Ey Gavs-ı Â’zam! Benim harîm-i ismetime girmek istediğin zaman, artık ne mülk ve melekûte ve ne de ceberûta iltifat etme. Çünkü mülk âlimin şeytanıdır; melekût ârifin şeytanıdır; ceberût vâkıfın şeytanıdır. Bunlardan birine razı olan kimse, Benim katımda koğulmuşlardan sayılır.

Ey Gavs-ı Â’zam! Mücâhede, müşâhededen bir denizdir. Bu denizin balıkları orada bekleyenlerdir. O halde müşâhede denizine girmek isteyen kimsenin, mücâhedeyi seçip beğenmesi gerekir. Çünkü mücâhede, müşâhedenin ayıdır.

Sonra Rabbim bana buyurdu ki:

— Ey Gavs-ı Â’zam! İstekliler için mücâhede lazımdır; Bana olan lüzumları gibi.

— Ey Gavs-ı Â’zam! Kullarımdan Bana en sevgili olan, anası – babası ve evlâdı bulunduğu halde kalbi Benimle meşgul bulunan kimsedir. O kadar ki, babası ölecek olursa onun için hiç bir üzüntü taşımaz. Evladı ölecek olursa, evlad üzüntüsü diye bir hali görülmez. İşte kulum bu mertebeye yükselince, artık o Benim yanımda babasız ve evladsızdır.

Ve Rabbim buyurdu:

— Ey Gavs-ı Â’zam! Benim sevgim sebebiyle baba yokluğunun tadını hissetmeyen kimse, Vahdâniyet ve Ferdâniyet lezzetini bulamaz.

— Ey Gavs-ı Â’zam! Bir yerde Bana bakmak istediğin zaman, içinde Benden başkası bulunmayan bir gönül seç!

Dedim ki:

— Ya Rab! İlmin ilmi nedir?

— İlmin ilmi, ilimden yana bilgisizliktir, diye buyurdu ve sonra devam etti:

— Ey Gavs-ı Â’zam!

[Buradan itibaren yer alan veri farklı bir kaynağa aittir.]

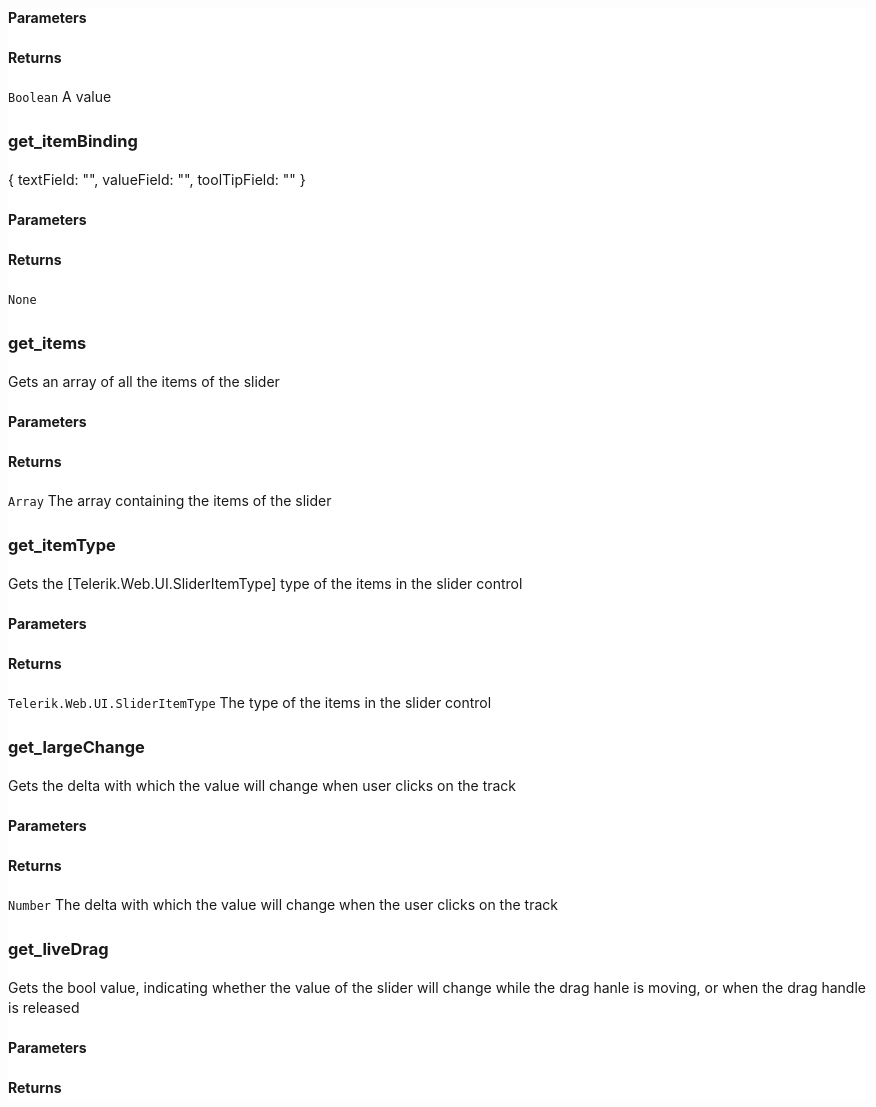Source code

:#### Parameters

#### Returns

`Boolean` A value

### get_itemBinding

{ textField: "", valueField: "", toolTipField: "" }

#### Parameters

#### Returns

`None` 

### get_items

Gets an array of all the items of the slider

#### Parameters

#### Returns

`Array` The array containing the items of the slider

### get_itemType

Gets the [Telerik.Web.UI.SliderItemType] type of the items in the slider control

#### Parameters

#### Returns

`Telerik.Web.UI.SliderItemType` The type of the items in the slider control

### get_largeChange

Gets the delta with which the value will change when user clicks on the track

#### Parameters

#### Returns

`Number` The delta with which the value will change when the user clicks on the track

### get_liveDrag

Gets the bool value, indicating whether the value of the slider will change while the drag hanle is moving, or when the drag handle is released

#### Parameters

#### Returns
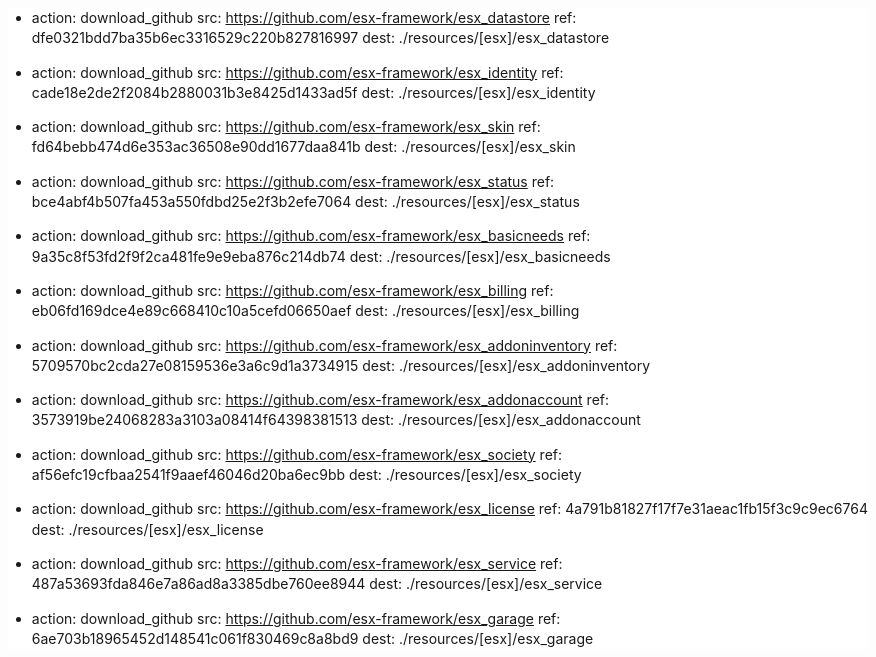   - action: download_github
    src: https://github.com/esx-framework/esx_datastore
    ref: dfe0321bdd7ba35b6ec3316529c220b827816997
    dest: ./resources/[esx]/esx_datastore

  - action: download_github
    src: https://github.com/esx-framework/esx_identity
    ref: cade18e2de2f2084b2880031b3e8425d1433ad5f
    dest: ./resources/[esx]/esx_identity

  - action: download_github
    src: https://github.com/esx-framework/esx_skin
    ref: fd64bebb474d6e353ac36508e90dd1677daa841b
    dest: ./resources/[esx]/esx_skin

  - action: download_github
    src: https://github.com/esx-framework/esx_status
    ref: bce4abf4b507fa453a550fdbd25e2f3b2efe7064
    dest: ./resources/[esx]/esx_status

  - action: download_github
    src: https://github.com/esx-framework/esx_basicneeds
    ref: 9a35c8f53fd2f9f2ca481fe9e9eba876c214db74
    dest: ./resources/[esx]/esx_basicneeds

  - action: download_github
    src: https://github.com/esx-framework/esx_billing
    ref: eb06fd169dce4e89c668410c10a5cefd06650aef
    dest: ./resources/[esx]/esx_billing

  - action: download_github
    src: https://github.com/esx-framework/esx_addoninventory
    ref: 5709570bc2cda27e08159536e3a6c9d1a3734915
    dest: ./resources/[esx]/esx_addoninventory

  - action: download_github
    src: https://github.com/esx-framework/esx_addonaccount
    ref: 3573919be24068283a3103a08414f64398381513
    dest: ./resources/[esx]/esx_addonaccount

  - action: download_github
    src: https://github.com/esx-framework/esx_society
    ref: af56efc19cfbaa2541f9aaef46046d20ba6ec9bb
    dest: ./resources/[esx]/esx_society

  - action: download_github
    src: https://github.com/esx-framework/esx_license
    ref: 4a791b81827f17f7e31aeac1fb15f3c9c9ec6764
    dest: ./resources/[esx]/esx_license

  - action: download_github
    src: https://github.com/esx-framework/esx_service
    ref: 487a53693fda846e7a86ad8a3385dbe760ee8944
    dest: ./resources/[esx]/esx_service

  - action: download_github
    src: https://github.com/esx-framework/esx_garage
    ref: 6ae703b18965452d148541c061f830469c8a8bd9
    dest: ./resources/[esx]/esx_garage
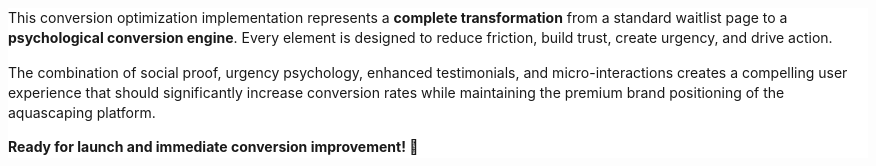 
This conversion optimization implementation represents a **complete transformation** from a standard waitlist page to a **psychological conversion engine**. Every element is designed to reduce friction, build trust, create urgency, and drive action.

The combination of social proof, urgency psychology, enhanced testimonials, and micro-interactions creates a compelling user experience that should significantly increase conversion rates while maintaining the premium brand positioning of the aquascaping platform.

**Ready for launch and immediate conversion improvement! 🚀**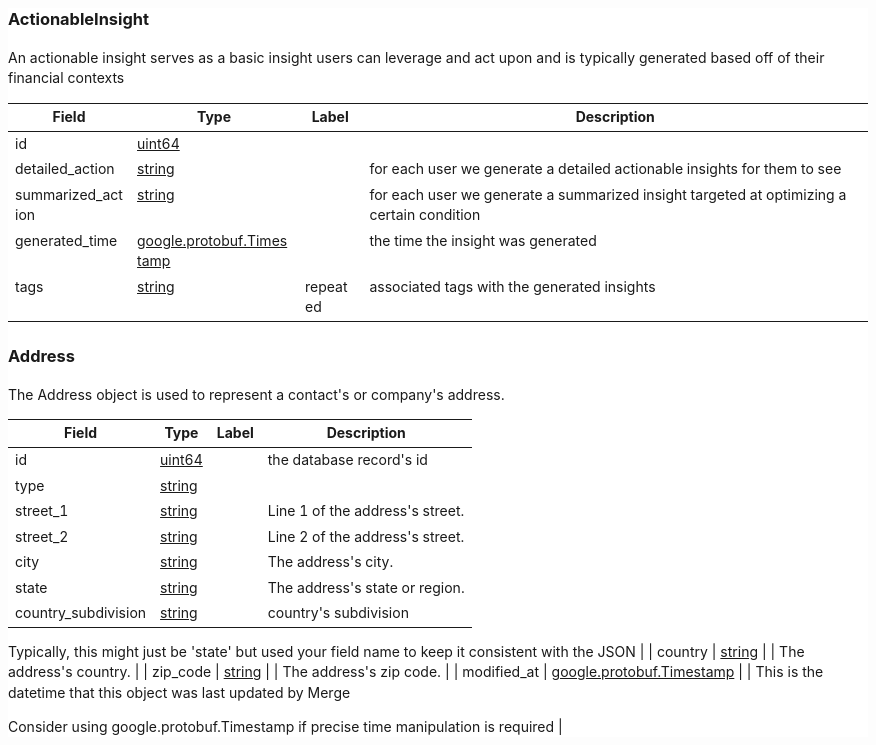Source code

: 




<a name="financial_integration_service_api-v1-ActionableInsight"></a>

### ActionableInsight
An actionable insight serves as a basic insight users 
can leverage and act upon and is typically generated based off of their financial contexts


| Field | Type | Label | Description |
| ----- | ---- | ----- | ----------- |
| id | [uint64](#uint64) |  |  |
| detailed_action | [string](#string) |  | for each user we generate a detailed actionable insights for them to see |
| summarized_action | [string](#string) |  | for each user we generate a summarized insight targeted at optimizing a certain condition |
| generated_time | [google.protobuf.Timestamp](#google-protobuf-Timestamp) |  | the time the insight was generated |
| tags | [string](#string) | repeated | associated tags with the generated insights |






<a name="financial_integration_service_api-v1-Address"></a>

### Address
The Address object is used to represent a contact&#39;s or company&#39;s address.


| Field | Type | Label | Description |
| ----- | ---- | ----- | ----------- |
| id | [uint64](#uint64) |  | the database record&#39;s id |
| type | [string](#string) |  |  |
| street_1 | [string](#string) |  | Line 1 of the address&#39;s street. |
| street_2 | [string](#string) |  | Line 2 of the address&#39;s street. |
| city | [string](#string) |  | The address&#39;s city. |
| state | [string](#string) |  | The address&#39;s state or region. |
| country_subdivision | [string](#string) |  | country&#39;s subdivision

Typically, this might just be &#39;state&#39; but used your field name to keep it consistent with the JSON |
| country | [string](#string) |  | The address&#39;s country. |
| zip_code | [string](#string) |  | The address&#39;s zip code. |
| modified_at | [google.protobuf.Timestamp](#google-protobuf-Timestamp) |  | This is the datetime that this object was last updated by Merge

Consider using google.protobuf.Timestamp if precise time manipulation is required |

Gönlü mücâhedeye meyleden kula müjde olsun!… Gönlü şehvetlere meyleden kula da yazıklar olsun!

Gavs-ı Â’zam diyor ki:

— Rabbimden Mi’rac hakkında sordum. Rabbim buyurdu ki:

— Mi’rac, Benden başka her şeyden sıyrılıp yükselmektir. Böyle bir mi’racın kemâli yükselme ve huzurda sağa – sola iltifat etmemektedir.

Ve sonra Rabbim şöyle devam etti:

— Ey Gavs-ı Â’zam! Benim katımda Mİ’RAC’ı olmayan kimsenin namazı namaz sayılmaz. Namazdan mahrum olan kimse, Benim yanımda mi’racdan da mahrumdur.

Ve burada Azîz ve Celîl olan Allah’ın sebepleri kolaylaştırmasıyla GAVSİYYE, ki buna Mİ’RACİYYE de denir, tamamlandı.